**VORGEGEBENER TEXT:**
Was ist der EPEX Spot?
Der EPEX Spot (European Power Exchange Spot) ist die größte Strombörse in Europa mit Sitz in Paris. Hier wird der Großteil des Stromhandels für Deutschland, Frankreich, die Schweiz, Österreich, die Niederlande, Belgien und das Vereinigte Königreich abgewickelt.
Day-Ahead-Markt
Der wichtigste Teil ist der Day-Ahead-Markt: Täglich um 12:00 Uhr werden für jede Stunde des Folgetages die Preise festgelegt. Erzeuger bieten Strommengen an, Versorger bieten Nachfragemengen. Das teuerste noch benötigte Kraftwerk bestimmt den Preis für alle — das sogenannte Merit-Order-Prinzip.
Preisschwankungen über den Tag
Die Preise schwanken typischerweise zwischen 0 und 15 ct/kWh Tagesmittel. In sonnen- oder windreichen Stunden können sie unter null fallen (negative Preise). Zu Spitzenzeiten morgens und abends erreichen sie oft das Tagesmaximum.
Negative Strompreise
Wenn Wind- und Solarproduktion die Nachfrage übersteigt, entstehen negative Preise. Der Produzent zahlt dann dafür, dass der Strom abgenommen wird. 2023 gab es in Deutschland über 300 Stunden mit negativen Strompreisen — Tendenz steigend.
Wie Gewerbespeicher profitieren
Mit einem dynamischen Stromtarif auf Basis des EPEX Spot zahlen Gewerbebetriebe den tatsächlichen stündlichen Börsenpreis. Ein Gewerbespeicher lädt automatisch in den günstigsten Stunden und entlädt in den teuersten. Der durchschnittliche Spread beträgt 11,7 ct/kWh — das entspricht bei 22 kWh Kapazität und 365 Zyklen rund 940 EUR Ersparnis pro Jahr aus reiner Arbitrage.

**AUFGABE 1:**
Schreiben Sie aus dem Text über den EPEX Spot den Abschnitt ab, der mit den Worten „Negative Strompreise“ beginnt und mit „Strompreisen — Tendenz steigend.“ endet.
**AUFGABE 2:**
Beantworten Sie die folgenden Fragen zum Text über den EPEX Spot.
(a) In welcher Stadt hat der EPEX Spot seinen Sitz?
(b) Um wie viel Uhr werden am Day-Ahead-Markt täglich die Preise für den Folgetag festgelegt?
(c) Wie viele Stunden mit negativen Strompreisen gab es 2023 in Deutschland?

**EXTRAHIERTE EINTRÄGE:**
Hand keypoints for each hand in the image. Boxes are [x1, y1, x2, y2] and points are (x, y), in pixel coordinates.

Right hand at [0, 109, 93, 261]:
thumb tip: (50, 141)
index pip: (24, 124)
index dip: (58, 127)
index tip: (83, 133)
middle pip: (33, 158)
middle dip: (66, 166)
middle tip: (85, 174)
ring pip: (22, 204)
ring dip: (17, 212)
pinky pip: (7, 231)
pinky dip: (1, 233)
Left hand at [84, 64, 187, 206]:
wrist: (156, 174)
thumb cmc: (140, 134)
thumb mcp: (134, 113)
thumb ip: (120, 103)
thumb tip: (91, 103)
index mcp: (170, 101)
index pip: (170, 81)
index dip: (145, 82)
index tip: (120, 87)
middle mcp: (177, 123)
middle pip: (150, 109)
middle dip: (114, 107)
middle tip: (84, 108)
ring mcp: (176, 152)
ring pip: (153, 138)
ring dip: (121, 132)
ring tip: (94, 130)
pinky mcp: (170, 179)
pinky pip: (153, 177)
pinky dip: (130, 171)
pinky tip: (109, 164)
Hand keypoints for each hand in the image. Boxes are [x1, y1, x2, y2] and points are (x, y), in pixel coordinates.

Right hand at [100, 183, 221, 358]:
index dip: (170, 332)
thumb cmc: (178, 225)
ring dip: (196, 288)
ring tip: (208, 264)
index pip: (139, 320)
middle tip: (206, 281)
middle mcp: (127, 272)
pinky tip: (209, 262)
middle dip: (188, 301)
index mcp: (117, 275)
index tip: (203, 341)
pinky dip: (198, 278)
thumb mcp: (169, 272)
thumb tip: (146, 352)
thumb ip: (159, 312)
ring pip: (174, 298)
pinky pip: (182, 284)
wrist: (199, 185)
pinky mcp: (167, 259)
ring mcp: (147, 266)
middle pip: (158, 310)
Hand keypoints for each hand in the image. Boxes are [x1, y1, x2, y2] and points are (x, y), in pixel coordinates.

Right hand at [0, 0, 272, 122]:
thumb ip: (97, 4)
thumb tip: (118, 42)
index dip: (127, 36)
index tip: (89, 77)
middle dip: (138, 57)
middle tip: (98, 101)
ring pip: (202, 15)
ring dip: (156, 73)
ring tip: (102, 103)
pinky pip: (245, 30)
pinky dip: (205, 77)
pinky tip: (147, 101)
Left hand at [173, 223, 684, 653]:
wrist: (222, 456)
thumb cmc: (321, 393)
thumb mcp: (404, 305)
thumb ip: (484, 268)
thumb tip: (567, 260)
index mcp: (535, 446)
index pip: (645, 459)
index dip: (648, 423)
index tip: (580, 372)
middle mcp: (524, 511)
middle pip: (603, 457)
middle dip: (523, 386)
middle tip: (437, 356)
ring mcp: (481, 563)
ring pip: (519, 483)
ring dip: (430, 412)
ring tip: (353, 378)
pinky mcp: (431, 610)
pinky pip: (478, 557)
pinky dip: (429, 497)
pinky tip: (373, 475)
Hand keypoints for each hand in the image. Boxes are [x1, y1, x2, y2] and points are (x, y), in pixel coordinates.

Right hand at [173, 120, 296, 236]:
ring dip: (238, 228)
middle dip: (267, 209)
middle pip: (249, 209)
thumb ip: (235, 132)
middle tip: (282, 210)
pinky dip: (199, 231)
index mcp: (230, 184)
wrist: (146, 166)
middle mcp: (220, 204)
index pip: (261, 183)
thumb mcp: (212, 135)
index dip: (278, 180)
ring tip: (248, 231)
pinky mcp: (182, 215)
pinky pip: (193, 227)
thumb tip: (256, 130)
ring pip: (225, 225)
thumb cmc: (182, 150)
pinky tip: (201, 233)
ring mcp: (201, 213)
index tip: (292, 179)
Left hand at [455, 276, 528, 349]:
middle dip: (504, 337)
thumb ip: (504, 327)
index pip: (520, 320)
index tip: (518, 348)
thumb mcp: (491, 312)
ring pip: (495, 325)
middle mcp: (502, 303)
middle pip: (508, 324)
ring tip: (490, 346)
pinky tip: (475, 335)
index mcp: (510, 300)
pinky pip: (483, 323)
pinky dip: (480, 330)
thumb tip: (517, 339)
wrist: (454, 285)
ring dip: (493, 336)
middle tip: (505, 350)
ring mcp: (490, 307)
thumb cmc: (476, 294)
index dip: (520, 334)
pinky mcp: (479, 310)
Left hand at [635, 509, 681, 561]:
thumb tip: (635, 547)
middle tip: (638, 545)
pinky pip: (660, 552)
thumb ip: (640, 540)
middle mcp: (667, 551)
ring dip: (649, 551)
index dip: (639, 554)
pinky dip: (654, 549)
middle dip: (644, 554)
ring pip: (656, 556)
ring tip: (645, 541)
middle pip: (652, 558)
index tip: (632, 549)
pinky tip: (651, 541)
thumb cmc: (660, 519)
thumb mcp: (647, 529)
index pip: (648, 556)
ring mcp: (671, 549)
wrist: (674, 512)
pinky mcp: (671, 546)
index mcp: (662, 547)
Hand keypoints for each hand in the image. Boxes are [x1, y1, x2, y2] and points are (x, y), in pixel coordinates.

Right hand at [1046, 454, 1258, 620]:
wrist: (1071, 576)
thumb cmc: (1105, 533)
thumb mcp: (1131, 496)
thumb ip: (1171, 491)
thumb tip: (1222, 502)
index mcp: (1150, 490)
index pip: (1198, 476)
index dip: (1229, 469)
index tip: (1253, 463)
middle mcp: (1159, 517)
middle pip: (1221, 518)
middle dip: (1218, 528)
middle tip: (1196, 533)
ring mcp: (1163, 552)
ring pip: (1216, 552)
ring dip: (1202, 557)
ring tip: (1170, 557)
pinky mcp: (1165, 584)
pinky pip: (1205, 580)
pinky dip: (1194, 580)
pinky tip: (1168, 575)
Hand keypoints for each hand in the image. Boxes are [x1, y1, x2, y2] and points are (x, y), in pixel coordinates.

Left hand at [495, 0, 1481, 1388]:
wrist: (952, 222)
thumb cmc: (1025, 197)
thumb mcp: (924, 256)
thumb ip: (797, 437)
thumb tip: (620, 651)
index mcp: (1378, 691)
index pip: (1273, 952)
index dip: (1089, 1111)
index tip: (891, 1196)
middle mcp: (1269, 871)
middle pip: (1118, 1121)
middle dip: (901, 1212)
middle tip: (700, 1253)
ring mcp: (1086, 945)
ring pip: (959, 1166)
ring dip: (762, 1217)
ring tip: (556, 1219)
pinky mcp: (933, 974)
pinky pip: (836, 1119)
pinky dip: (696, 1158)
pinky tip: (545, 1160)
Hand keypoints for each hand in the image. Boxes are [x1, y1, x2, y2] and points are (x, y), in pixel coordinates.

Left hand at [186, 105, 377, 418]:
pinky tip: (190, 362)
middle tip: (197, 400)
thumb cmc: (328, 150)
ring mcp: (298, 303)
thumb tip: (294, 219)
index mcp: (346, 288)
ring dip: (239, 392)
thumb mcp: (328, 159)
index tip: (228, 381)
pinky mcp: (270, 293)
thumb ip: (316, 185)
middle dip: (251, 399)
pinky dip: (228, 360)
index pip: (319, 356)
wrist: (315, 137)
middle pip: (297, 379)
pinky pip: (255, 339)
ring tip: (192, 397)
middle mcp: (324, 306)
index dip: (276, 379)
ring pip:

**ANTWORTFELD 1:**
Negative Strompreise
Wenn Wind- und Solarproduktion die Nachfrage übersteigt, entstehen negative Preise. Der Produzent zahlt dann dafür, dass der Strom abgenommen wird. 2023 gab es in Deutschland über 300 Stunden mit negativen Strompreisen — Tendenz steigend.

**ANTWORTFELD 2:**
(a) Der EPEX Spot hat seinen Sitz in Paris.
(b) Die Preise werden täglich um 12:00 Uhr festgelegt.
(c) Es gab über 300 Stunden mit negativen Strompreisen.